In this type of environment, knowledge workers who can master new skills or learn new information quickly and then use these tools to innovate are valuable and rare.
But more than that, Cal Newport says Deep Work is meaningful. Getting into a state of flow is the ultimate feel-good, more so than relaxation. But beyond that, for Newport, presumably an atheist, work becomes the one source of meaning outside of the individual in the absence of God.
Though it’s tragic he rejects God, Newport is actually manifesting a fundamental reality about work’s role in the lives of humans as image-bearers of God.
In the Christian worldview, work was God’s second commandment to people. (The first was to have lots of babies.) Adam and Eve were tasked with extending the order and beauty of the Garden of Eden over the wild tangle of the rest of creation. They were to imitate the Creator who only took one day off in seven. Later, Jesus said his Father was always at his work, and he was too. (John 5:17)
But the reality is that work is not pure pleasure. The Biblical explanation is that the ground was cursed after Adam and Eve’s first sin. The soft ground began to produce thorns and thistles in addition to edible produce. Work became sweat-inducing toil. In other words, painful things get in the way of our work and work is often hard. For me the daily barrage of email to deal with is my thistles. The act of concentration on writing or marking is so intense it makes my brain sweat, if not my actual brow.
So here’s my disagreement: unlike Newport, I do not believe work itself is “sacred”—whatever that means to an atheist. Sacred means holy, consecrated, set apart. Work is the business of life, so in contrast the Sabbath is the sacred day, set apart from the others. For me, it’s more accurate to call work a divine mandate. On the other hand, I agree wholeheartedly with him that work is not something to be endured to get to the real living of relaxing. His image of approaching our knowledge work as skilled craftsmen is a beautiful one.
The second part of Deep Work, The Rules, is full of ways to minimize the thorns and thistles and get straight to the sweat-of-your-brow.
First, isolation is the key to getting anything done. There are three types:
1. Total monastic isolation: you know, cabin in the woods solitude for at least five days up to several months until the project is complete. This is what Kazuo Ishiguro calls “The Crash”.
2. Bi-modal isolation: a weekly on-off pattern. One to four days a week of total isolation.
3. Rhythmic isolation: A daily routine of several hours of focused work.
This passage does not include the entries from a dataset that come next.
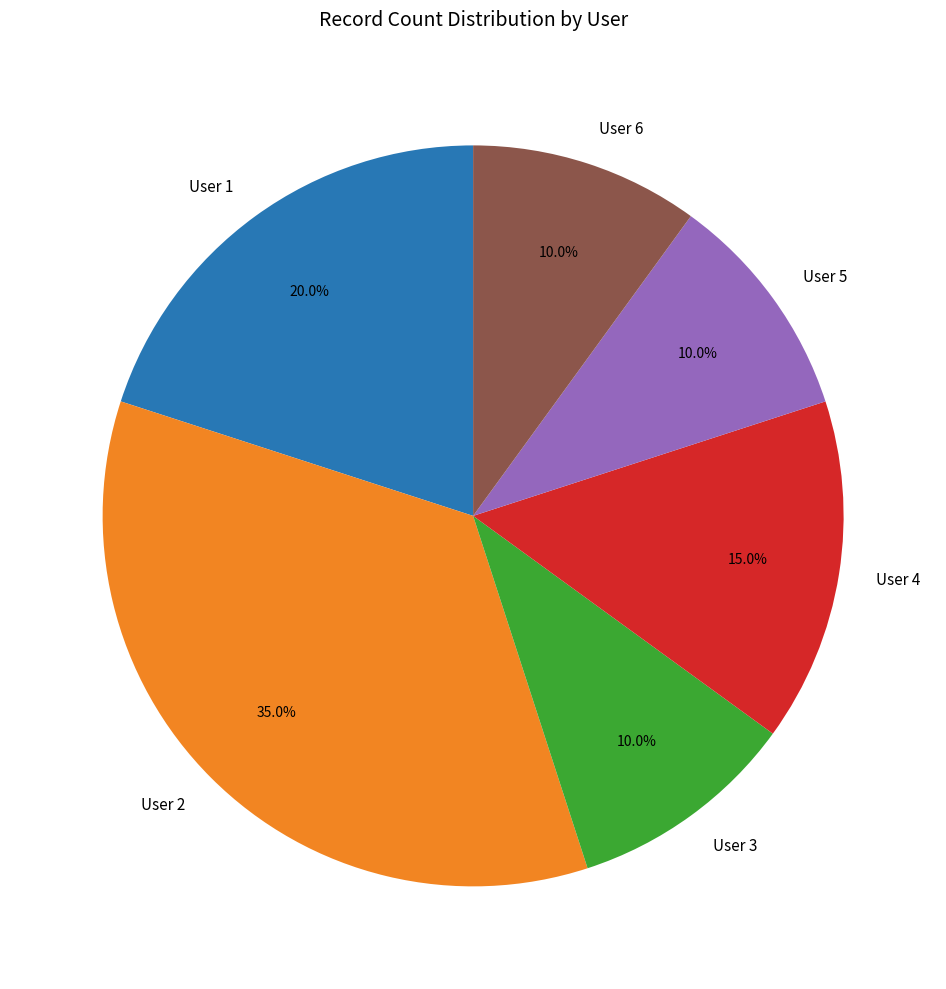

To the nearest percent, what is the difference between the largest and smallest slice percentages?

25%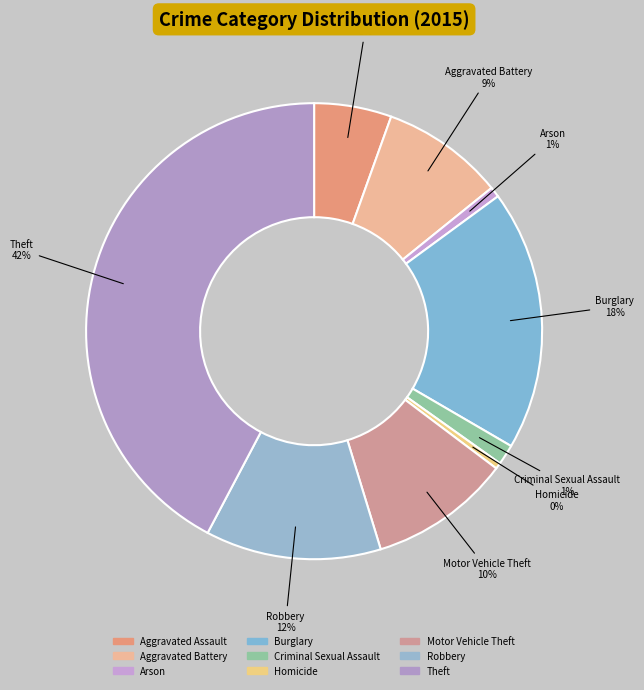

To the nearest percent, what is the combined percentage of Robbery and Burglary?

31%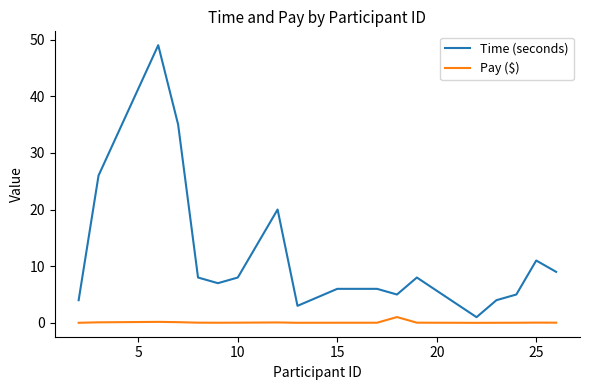

In Time (seconds), how many points are lower than both neighbors (excluding endpoints)?

4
There’s a fourth, journalistic deep work, but that involves switching gears rapidly between life and writing projects. Not for newbies.
Second, embrace boredom. Don’t constantly be reaching for distracting stimulation (random web browsing, checking social media, etc…) If your brain can’t handle a little bit of boredom, it won’t have the muscle to focus deeply when it needs to. It will be constantly seeking to get out of deep work the minute it gets a little boring or hard.
Third, quit social media. This is his clarion-call. He doesn’t have Facebook, Twitter or any other social media account and he rightly says,
They offer personalized information arriving on an unpredictable intermittent schedule—making them massively additive and therefore capable of severely damaging your attempts to schedule and succeed with any act of concentration. (p. 206)
Fourth, drain the shallows. In other words, minimize the time spent doing any work that you could easily train a bright recent grad to do in a few weeks. He gives all kinds of specific advice for dealing with email and other urgent-non-important interruptions. For example, check email once or twice a day only. If not, then give email only ten-fifteen minutes out of each hour. Or, create filters on your email so that only the most relevant ones get through.
But Deep Work wasn’t just an interesting read for me. It had a profound impact on my writing life. I had been mulling over the question, “How can I make progress on my novels and blog while teaching full-time?” I didn’t want to leave writing for “after” or for summer vacation either. The transitions were too difficult and I was feeling burdened by guilt as day after day went by with no writing.
The section on isolation struck a chord. I realized that both total and partial isolation were impossible for me, and the journalistic method didn’t work either because I could always find some excuse for not writing after work or on weekends.
The only option left was the one I had been resisting. I’d have to follow Jules Verne’s and Anthony Trollope’s example: write before work. Waking at 4:50 am seemed way too early, but the pay-off of starting my work day having reached my quota of 1000 words is lower stress. No “I-should-be-writing” hanging over my head.
Other tips I’ve garnered from Deep Work:
-be more vigilant about email
-be aware of when my brain is craving novelty and distraction and resist fulfilling that craving.
-try “walking meditation” to think through problems
Anyway, pre-Cal Newport I was not writing frequently. After discovering his incredible message, here I am, writing away before dawn every day.
What projects have you got simmering in the background that aren’t getting done? Maybe reading Deep Work will help you find your focus.
In order to slow down my frenetic book-eating, I'm writing reviews of the books I read to better digest them. Bon appétit!